I am not sure my approach is completely sound, so I would appreciate any improvements and suggestions.
We can rewrite $\;\;\; \min c^Tx+b^Ty\;\;\;$ as $\;\;\;\min c^Tx+\min b^Ty,\;\;\;$ and with that we can split up our LP into two separate LPs:$$\;\min c^Tx\qquad\qquad \min b^Ty\\(P)\quad s.t.\; Ax\leq b\qquad \;s.t.\; A^Ty=-c\quad (D)\\ \qquad\qquad\qquad\qquad\quad y\geq 0 $$$\min c^Tx=\max -c^Tx$ therefore $(D)$ is actually the dual LP of $(P)$. Because they are dual, we know that if both are feasible (and by assumption they are) then they have the same optimal values.
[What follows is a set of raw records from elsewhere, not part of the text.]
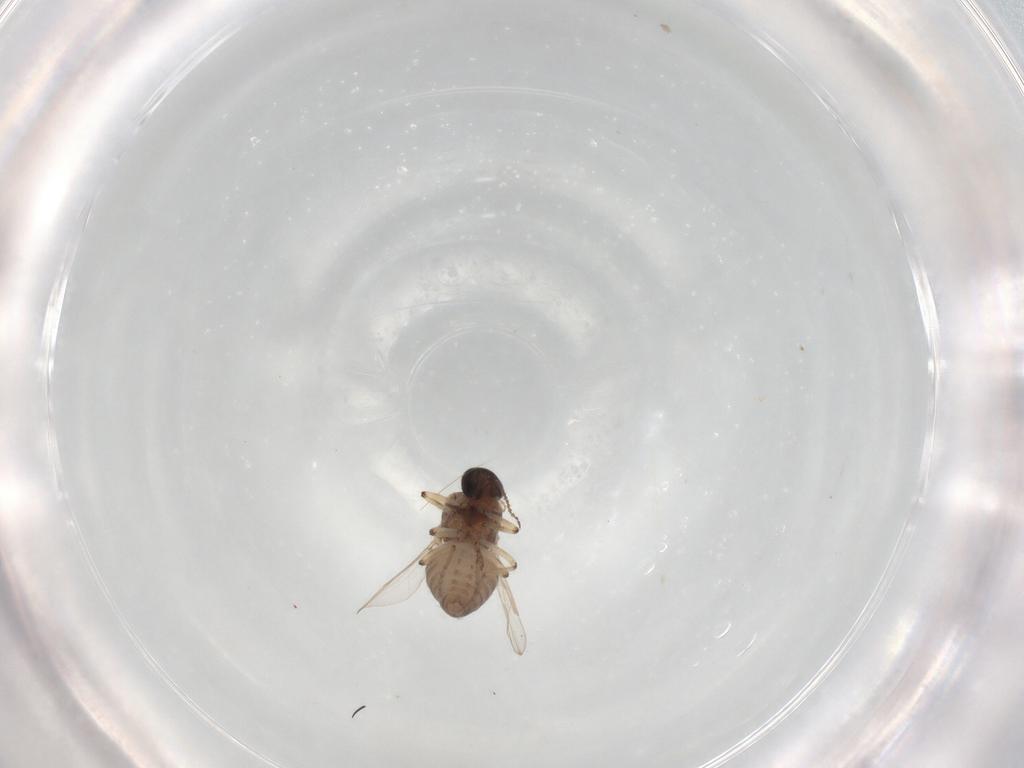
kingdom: Animalia
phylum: Arthropoda
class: Insecta
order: Diptera
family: Ceratopogonidae
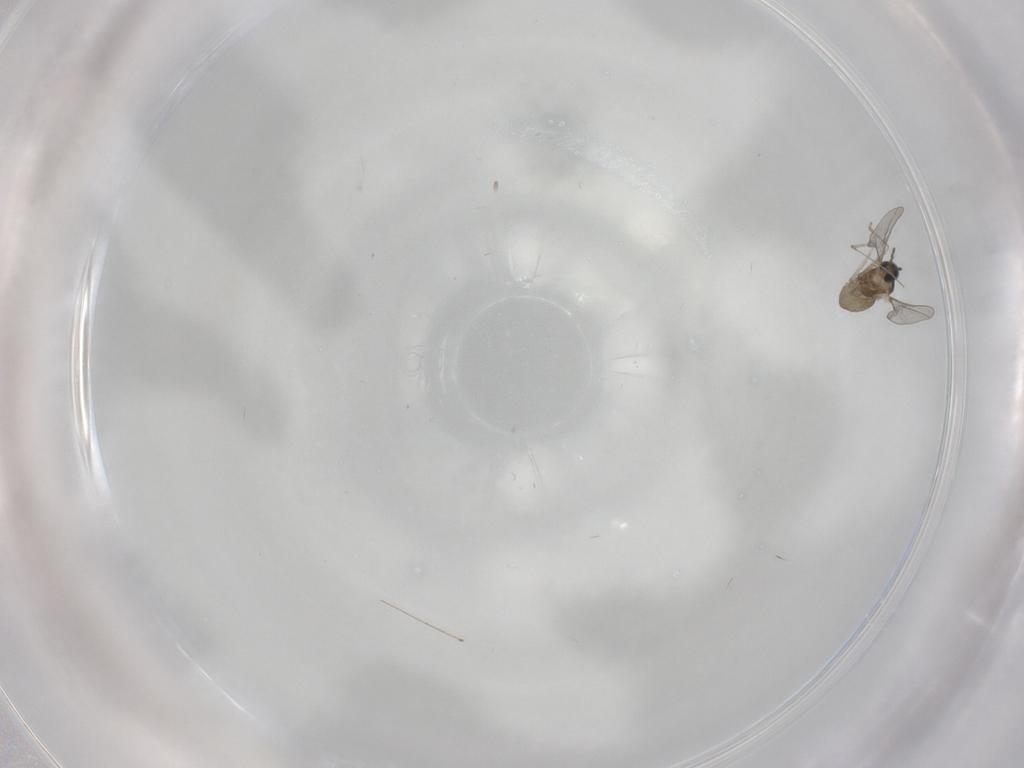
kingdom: Animalia
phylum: Arthropoda
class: Insecta
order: Diptera
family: Cecidomyiidae
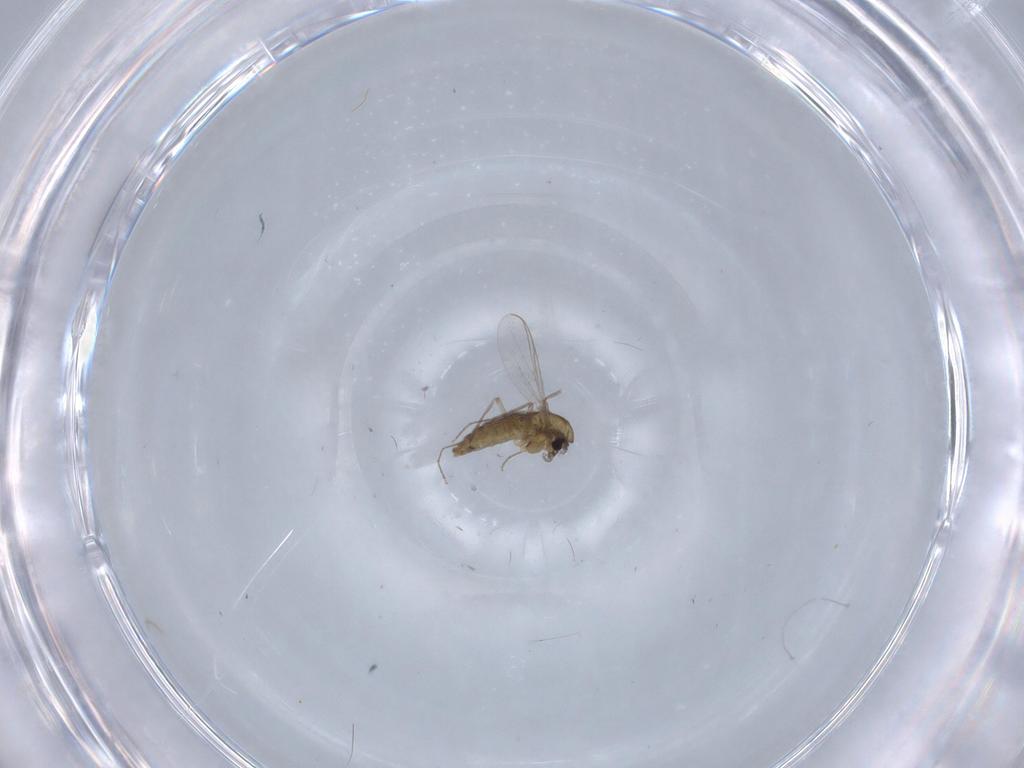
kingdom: Animalia
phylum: Arthropoda
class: Insecta
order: Diptera
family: Chironomidae
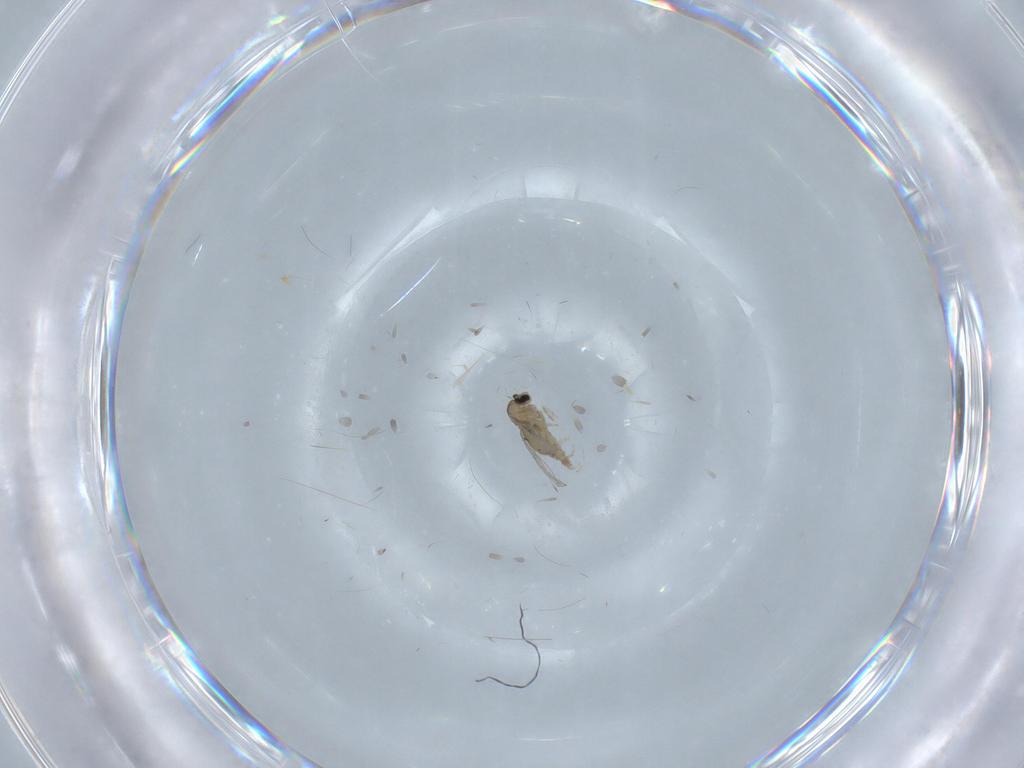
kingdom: Animalia
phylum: Arthropoda
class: Insecta
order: Diptera
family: Cecidomyiidae
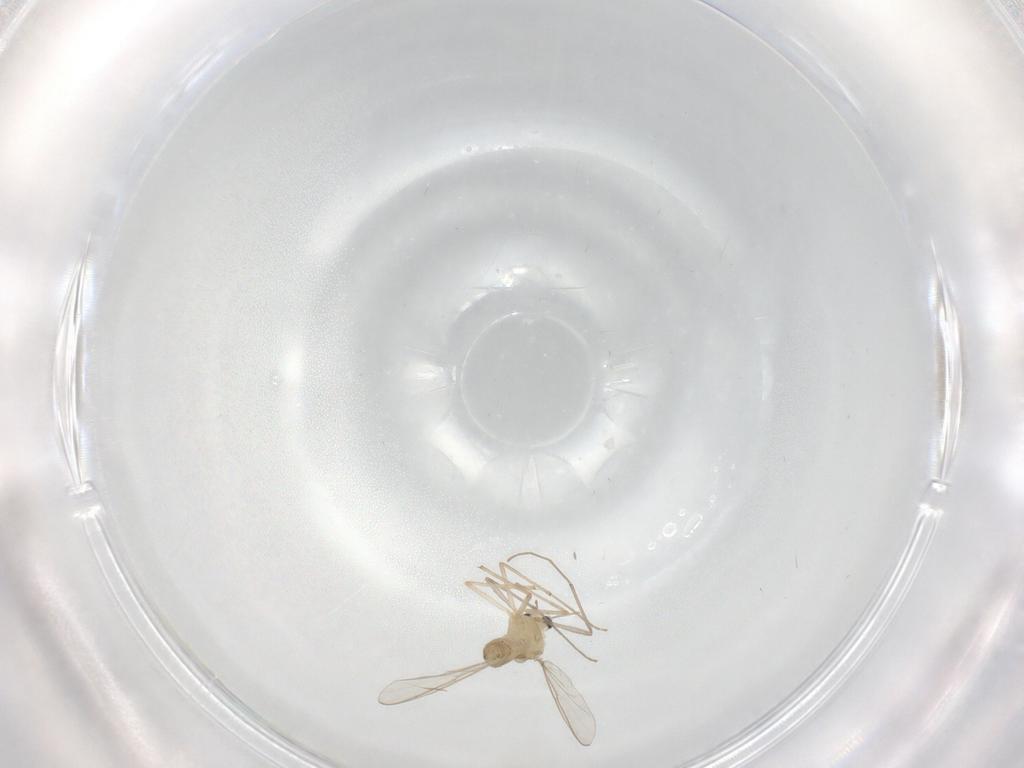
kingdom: Animalia
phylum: Arthropoda
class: Insecta
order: Diptera
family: Chironomidae
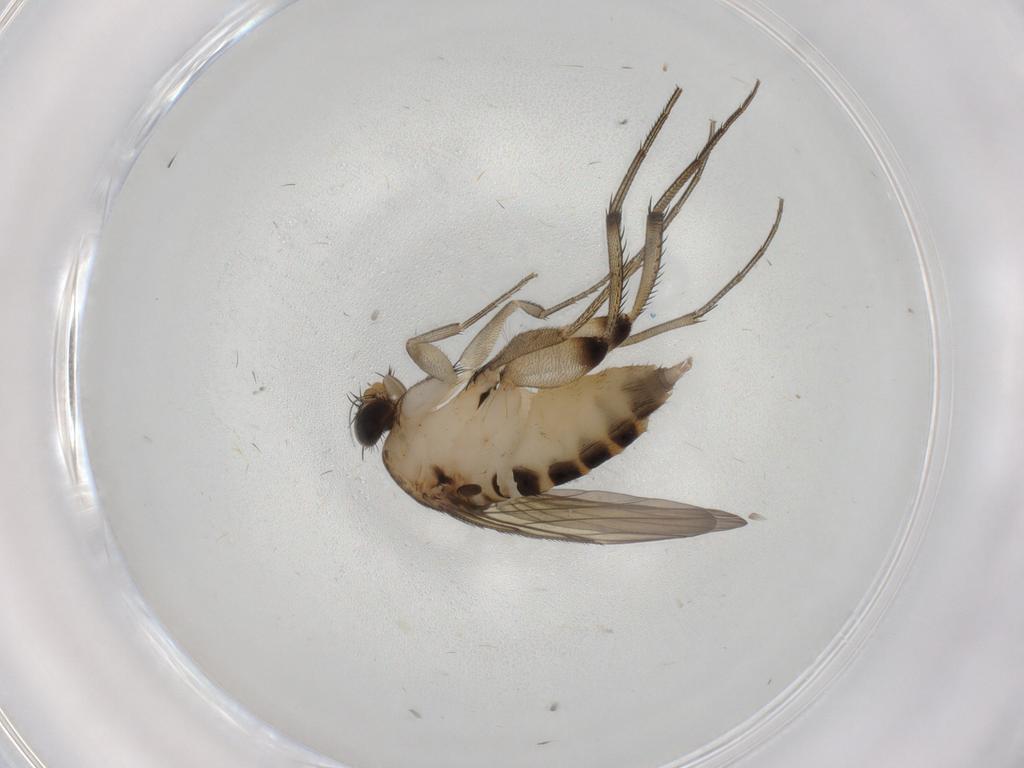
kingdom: Animalia
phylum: Arthropoda
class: Insecta
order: Diptera
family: Phoridae
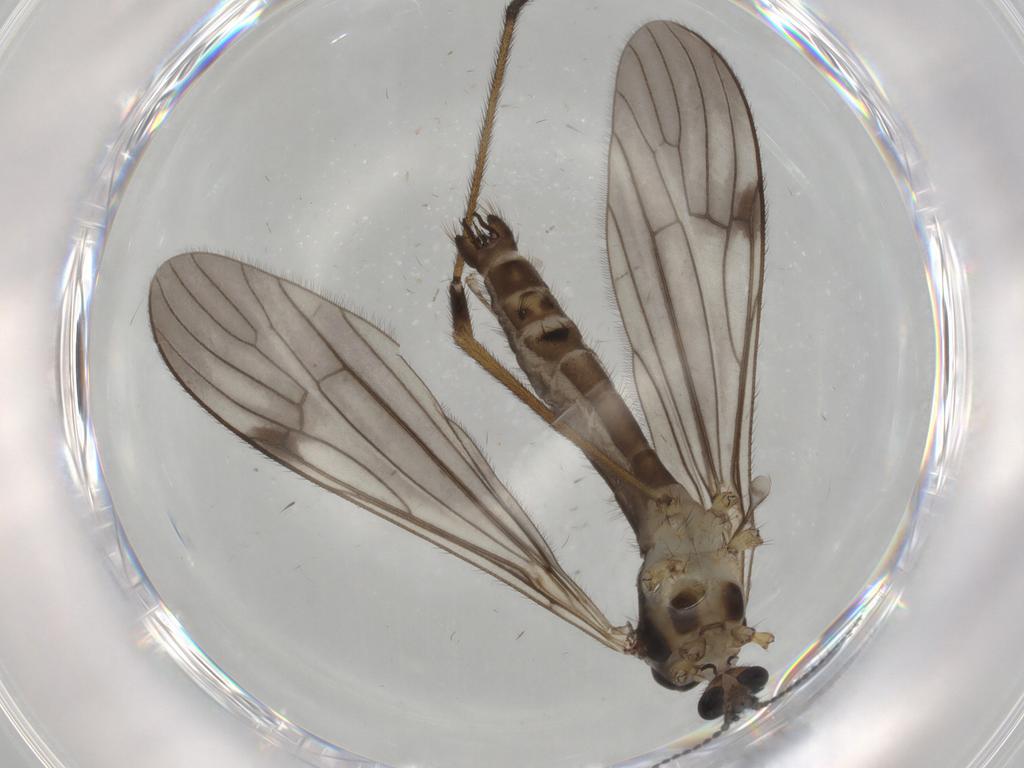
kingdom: Animalia
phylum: Arthropoda
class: Insecta
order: Diptera
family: Limoniidae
This means that:
$\min c^Tx+\min b^Ty=\min b^Ty+\min b^Ty=2\min b^Ty$
For $y\in\Bbb{R}^m$ to be an optimal point to $(D)$ we have to pick $m$ linearly independent rows in the following matrix:$$\begin{pmatrix} A^T\\-A^T\\\Bbb{1}_m \end{pmatrix} $$Where $\Bbb{1}_m$ is the $m$-dimensional identity matrix. Clearly $\Bbb{1}_m$ has $m$ linearly independent rows, so a feasible $y$ is an optimal point of $(D)$, if for the chosen $m$ rows we have equality on our system of inequalities from $(D)$. This means that for all $1\leq i\leq m$, $y_i=0$ and therefore $y=0$ is an optimal solution for $(D)$ and so at that point $(D)$ has the value $b^Ty=b^T0=0$.
We have said that our original LP has double the value of $b^Ty$ at an optimal point $(\min c^Tx+b^Ty=2\min b^Ty)$ and so we have proven that for our original LP there is an optimal solution with value $0$.
Best Answer
Let $z^*$ be the optimal objective value for $(P)$, and let $w^*$ be the optimal objective value for $(D)$ (and its dual). Because $\max\{-s: s \in S\} = -\min\{s: s \in S\}$ for all $S\subset \mathbb{R}$, we have $w^*=-z^*$, and so the optimal objective value for the original problem is $z^*+w^* = z^*-z^* = 0$.